Собравшаяся с мыслями и словами Иоганна-Елизавета, без малого целый год усмирявшая свой норов, потеряла наконец терпение и начала орать на великого князя, который, однако, не ударился, по своему обыкновению, в слёзы, не обиделся и не убежал, но занял твёрдую позицию (левая нога вытянута, вес тела на правой, чуть согнутой ноге) и в свой черёд принялся говорить Иоганне-Елизавете такие слова, при которых Екатерина вынуждена была заткнуть уши. Всё это выглядело чудовищно... А там ещё и Мария Андреевна Румянцева на шум пожаловали... Прости их всех, Господи...
Ну и обрастала также Екатерина людьми, причём это выглядело столь же естественно и неотвратимо, как обрастание вещами. В одиночку если и живут, то разве только какие-нибудь схимники, если таковых не выдумала молва; даже в малюсеньком Цербсте нельзя было прожить в одиночку, что уж говорить про величественный русский двор, где всякая церемония обставлялась таким образом, что простое к ней приготовление требовало дополнительных рук. Прирастала Екатерина исключительно женщинами. После сестёр Гагариных и Кошелевой, трёх приветливых и в меру любопытных её фрейлин, в Петербурге появилась у Екатерины желчная и прилипчивая до неотвязности камер-фрау Крузе, а также немереное число горничных девушек, возраст которых приблизительно соответствовал возрасту великой княгини. Из числа служанок она особенно выделила приглянувшуюся ей невысокого роста, полненькую, ладно скроенную, с едва заметной асимметрией лица Машеньку Жукову, формально исполнявшую обязанности хранительницы ключа от того самого ларца, где находились драгоценности Екатерины. Появились в свой черёд и две лопотуньи-карлицы.
Вообще-то со времён правления Анны Иоанновны, чей портрет как-то показал Екатерине в одной из нежилых комнат великий князь, карлицы сделались атрибутом российского двора, существенно потеснив юродивых, этих дальних родственников европейских средневековых шутов. Юродивые допускались ко двору избирательно, причём по вполне определённым случаям-оказиям, тогда как многочисленные карлицы получили постоянную прописку.

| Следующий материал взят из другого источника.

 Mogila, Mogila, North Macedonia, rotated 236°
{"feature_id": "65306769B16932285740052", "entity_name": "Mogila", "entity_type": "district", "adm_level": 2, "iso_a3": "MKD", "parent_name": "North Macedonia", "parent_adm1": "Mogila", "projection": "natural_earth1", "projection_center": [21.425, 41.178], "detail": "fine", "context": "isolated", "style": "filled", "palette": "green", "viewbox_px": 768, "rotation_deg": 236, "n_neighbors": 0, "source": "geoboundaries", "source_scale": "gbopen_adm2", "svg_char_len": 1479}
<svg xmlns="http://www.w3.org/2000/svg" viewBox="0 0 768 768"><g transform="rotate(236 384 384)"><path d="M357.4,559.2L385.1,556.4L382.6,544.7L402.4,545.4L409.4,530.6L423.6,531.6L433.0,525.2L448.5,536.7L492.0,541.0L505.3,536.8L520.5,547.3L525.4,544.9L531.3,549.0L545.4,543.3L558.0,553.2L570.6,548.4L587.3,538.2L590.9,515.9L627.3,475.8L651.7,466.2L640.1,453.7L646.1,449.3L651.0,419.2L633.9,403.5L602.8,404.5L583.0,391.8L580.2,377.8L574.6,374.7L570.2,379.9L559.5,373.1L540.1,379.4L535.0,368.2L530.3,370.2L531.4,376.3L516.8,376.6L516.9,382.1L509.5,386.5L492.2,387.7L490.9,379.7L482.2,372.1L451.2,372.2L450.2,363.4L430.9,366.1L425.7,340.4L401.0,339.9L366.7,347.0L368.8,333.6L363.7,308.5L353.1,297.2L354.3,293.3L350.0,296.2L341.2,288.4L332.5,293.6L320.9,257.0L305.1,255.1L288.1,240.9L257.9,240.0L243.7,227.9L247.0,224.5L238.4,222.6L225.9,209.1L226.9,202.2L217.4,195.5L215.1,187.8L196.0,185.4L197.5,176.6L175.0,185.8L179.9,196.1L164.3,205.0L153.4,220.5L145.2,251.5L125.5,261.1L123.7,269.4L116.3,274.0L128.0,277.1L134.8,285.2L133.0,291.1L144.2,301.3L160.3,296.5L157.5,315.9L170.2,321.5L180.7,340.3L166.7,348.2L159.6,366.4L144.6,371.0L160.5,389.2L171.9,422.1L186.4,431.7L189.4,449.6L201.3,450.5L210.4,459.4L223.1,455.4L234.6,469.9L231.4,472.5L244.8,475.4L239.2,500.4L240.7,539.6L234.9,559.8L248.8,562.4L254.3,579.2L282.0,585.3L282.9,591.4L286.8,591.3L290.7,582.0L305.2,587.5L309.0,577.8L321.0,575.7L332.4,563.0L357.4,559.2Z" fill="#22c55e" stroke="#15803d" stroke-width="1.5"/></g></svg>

Великая княгиня своих карлиц не особенно, впрочем, жаловала: обряженные в миниатюрные платья человекоподобные существа со старушечьими личиками и комариными голосами почему-то вызывали у неё лёгкий позыв на рвоту; однако же и убрать от себя карлиц она никак не могла, лишь сделала встречи с ними как можно более редкими.

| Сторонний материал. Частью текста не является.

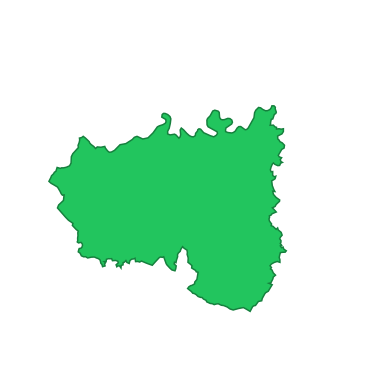 Manoel Viana, Rio Grande do Sul, Brazil, rotated 128°
{"feature_id": "56859067B66108959804614", "entity_name": "Manoel Viana", "entity_type": "district", "adm_level": 2, "iso_a3": "BRA", "parent_name": "Brazil", "parent_adm1": "Rio Grande do Sul", "projection": "albers", "projection_center": [-55.572, -29.43], "detail": "fine", "context": "isolated", "style": "filled", "palette": "green", "viewbox_px": 384, "rotation_deg": 128, "n_neighbors": 0, "source": "geoboundaries", "source_scale": "gbopen_adm2", "svg_char_len": 4843}
<svg xmlns="http://www.w3.org/2000/svg" viewBox="0 0 384 384"><g transform="rotate(128 192 192)"><path d="M287.4,288.2L289.7,276.2L290.3,272.0L290.0,266.5L292.0,265.7L292.8,260.5L292.9,257.5L294.4,256.9L296.7,254.9L298.7,253.8L300.7,252.1L302.0,251.7L302.0,250.1L300.0,248.4L300.4,246.6L301.5,245.4L303.5,244.7L304.8,245.0L306.0,246.1L307.2,245.7L309.2,244.8L309.1,242.5L310.4,239.9L309.8,237.5L308.5,236.0L308.2,233.6L305.2,231.1L303.3,228.8L302.8,226.6L302.1,224.6L302.2,222.5L304.3,219.9L304.6,218.3L305.9,216.5L303.8,215.0L302.5,216.6L301.0,216.6L301.0,218.4L299.6,216.9L297.7,218.0L296.0,216.8L295.0,215.3L294.0,214.3L295.1,212.4L293.0,210.1L292.2,207.8L293.2,206.5L296.1,207.0L297.2,205.2L295.8,204.9L294.9,203.4L295.6,201.2L293.4,202.6L291.9,201.5L290.0,202.8L288.8,202.0L286.7,201.9L287.6,199.9L287.0,197.5L284.2,198.7L282.1,198.2L280.7,196.8L279.3,196.1L281.6,193.6L280.1,191.9L279.4,190.1L277.5,189.3L276.3,184.7L275.4,181.8L274.2,178.2L269.6,177.9L263.8,177.4L262.6,176.8L261.7,175.1L260.5,174.4L264.4,168.2L264.9,166.8L265.6,162.5L265.8,159.9L264.6,156.9L262.6,157.5L259.9,159.0L259.7,161.8L258.1,162.6L257.6,161.1L255.2,162.3L251.8,163.5L250.4,164.8L248.6,165.2L246.0,164.8L244.1,165.5L240.9,165.8L241.2,163.6L240.9,160.1L242.7,158.3L244.1,157.5L246.3,154.4L249.9,151.9L249.9,148.9L250.1,146.7L252.1,145.5L251.6,140.9L252.3,139.5L251.5,137.8L256.4,135.1L257.9,134.3L261.3,134.4L262.7,133.4L265.5,134.5L266.6,135.4L268.6,136.1L270.8,136.0L270.8,131.3L271.3,129.0L270.6,127.7L270.3,125.5L270.6,122.9L269.8,120.4L268.9,119.0L269.3,117.1L268.7,114.2L269.5,112.8L268.6,109.0L267.5,107.2L267.1,105.2L265.3,103.9L263.9,102.5L263.2,99.2L262.0,97.2L260.9,93.4L260.8,90.1L259.6,86.9L254.9,83.4L251.4,80.3L250.7,75.9L250.3,72.7L245.3,73.6L243.9,73.4L242.3,72.1L237.4,72.3L234.8,70.1L232.6,71.1L227.2,72.0L225.9,71.9L223.2,70.8L217.9,71.5L215.7,71.7L216.6,75.2L215.0,73.9L213.0,74.3L210.6,74.8L209.0,75.6L206.1,75.0L205.7,78.2L204.2,80.9L204.3,82.8L202.6,82.9L202.1,85.1L199.9,85.1L197.0,83.9L194.3,82.1L193.3,79.4L191.2,81.1L189.9,83.0L187.4,84.2L185.4,85.0L184.1,83.9L182.0,81.5L180.3,81.5L180.5,84.5L179.3,86.4L180.7,87.1L180.1,89.2L178.8,88.5L178.2,90.8L176.8,91.0L175.5,92.0L174.9,94.1L173.2,94.5L170.5,94.4L168.9,96.9L168.8,100.7L167.6,102.4L169.6,102.7L169.2,107.0L169.8,108.9L168.2,109.6L167.2,113.1L165.8,114.8L164.5,115.1L163.1,116.4L161.7,115.5L159.8,115.5L155.9,113.3L155.3,116.7L155.0,118.9L152.2,117.6L150.1,118.0L147.3,117.6L145.5,117.3L144.3,118.0L144.5,122.3L144.2,124.0L143.7,126.4L141.7,128.9L140.6,127.0L139.7,129.1L137.5,132.7L134.1,136.1L132.1,135.2L130.4,134.7L128.0,135.7L129.3,136.5L129.3,138.6L126.2,141.0L127.4,142.1L126.3,143.9L123.8,145.0L120.5,145.9L119.0,145.7L119.2,143.8L118.4,140.6L117.1,139.3L114.8,139.9L113.0,139.0L113.3,140.7L112.1,142.4L109.8,142.5L110.6,144.9L110.0,146.6L103.2,147.5L100.7,146.5L98.2,147.9L97.7,151.1L98.2,153.8L97.5,155.2L97.4,157.0L95.2,159.0L90.8,156.9L88.1,157.2L85.9,158.9L87.5,160.3L88.6,162.4L90.4,164.2L89.0,165.2L89.6,166.7L89.2,169.0L91.3,171.5L89.8,172.1L88.5,173.1L85.8,174.3L84.8,173.3L83.3,173.8L80.2,174.9L78.6,174.3L77.2,174.7L75.2,177.7L73.9,178.5L73.6,180.4L74.9,182.1L77.0,181.4L79.0,181.4L81.3,182.5L82.7,184.0L83.4,187.2L83.4,189.7L84.4,191.6L88.3,192.1L91.0,191.5L95.3,188.9L107.0,187.1L109.0,187.4L110.2,188.4L110.4,193.9L111.7,195.4L113.8,195.8L117.5,195.4L119.7,196.1L121.1,197.1L123.1,200.5L123.7,202.7L122.4,203.8L120.6,204.7L114.0,202.6L112.1,203.1L110.8,204.9L110.8,207.3L111.9,209.1L115.0,211.0L116.4,212.5L117.0,214.2L116.2,216.2L112.5,219.6L112.2,221.2L113.5,224.4L115.4,225.5L120.8,224.6L124.5,225.0L126.2,224.5L129.8,221.5L130.7,219.4L129.1,209.3L130.3,207.9L132.3,207.8L135.1,208.8L136.4,212.3L138.1,219.3L137.2,223.9L137.9,225.4L139.3,225.8L140.7,225.2L143.5,225.3L145.6,224.1L147.8,224.9L148.8,226.8L149.2,228.9L149.0,232.3L148.2,236.9L148.2,239.8L150.4,239.5L153.7,236.3L155.8,235.3L157.6,235.5L156.9,239.9L157.2,241.4L160.5,244.4L161.2,246.9L159.1,248.6L155.8,249.2L151.2,251.4L147.4,253.7L146.1,255.8L145.9,258.8L146.7,261.7L147.7,262.9L149.3,263.2L151.6,261.9L151.0,257.3L152.8,255.6L154.3,255.4L156.9,256.4L160.0,258.5L162.0,259.4L169.3,259.1L176.4,260.0L180.5,263.4L182.0,269.6L184.4,271.1L187.5,271.4L194.6,273.9L199.0,277.8L206.9,278.7L210.1,280.1L211.6,281.6L211.6,283.8L210.7,287.3L209.8,288.8L212.8,291.3L214.8,294.4L217.1,294.8L216.6,297.4L216.7,300.7L216.4,302.7L215.6,304.1L215.1,309.2L215.1,312.0L217.1,312.5L218.8,313.9L220.2,312.5L222.4,311.4L225.4,310.5L226.9,308.9L235.2,309.5L238.5,308.8L243.7,305.1L246.8,304.6L249.9,306.3L252.3,308.3L253.1,309.5L254.5,310.4L255.7,313.4L259.5,312.0L261.2,312.6L262.9,312.3L265.7,312.7L267.6,312.1L271.7,311.3L271.9,308.5L271.3,304.4L270.9,301.0L272.7,296.4L273.9,294.0L274.3,292.2L273.1,291.0L277.8,288.1L284.3,289.1L287.4,288.2Z" fill="#22c55e" stroke="#15803d" stroke-width="1.5"/></g></svg>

А вечера, те из вечеров, что выдавались свободными, предпочитала проводить с Машей Жуковой. Шестнадцатилетняя Жукова, формально будучи всего лишь на один год старше Екатерины, была, как выяснилось, весьма любвеобильна, один раз сама влюбилась, выражаясь её же собственными словами, «по уши», несколько раз любили её, как правило на господских диванах и однажды в карете, на ходу (где было очень тряско, очень неудобно, и Пётр Чернышов всё никак не мог довести дело до логического конца, ругался и обвинял Машеньку в том, что она решительно ему не помогает, а Жукова старалась, как могла, чтобы только не упасть, — какая уж тут могла быть помощь...). Но даже в случаях, когда Маша рассказывала — как правило, шёпотом, при свече — о случаях несчастливой любви, о том, например, как прошлой осенью в Замоскворечье, куда отправилась за особыми молочными пряниками, была в лавке коварно изнасилована купцом, купцовым племянником и невесть как появившимся там лодочником с переправы, — даже в этом случае, живописуя госпоже в подробностях, как её заманили в подвал, да как руки завернули, да как голову юбкой накрыли, прежде чем взяться за работу, — рассказывала Маша об этих ужасах восторженно, с блеском в глазах и таким знанием подробностей, что у великой княгини всё это прокручивалось затем во сне с подробностями, словно бы она лицезрела это всё наяву.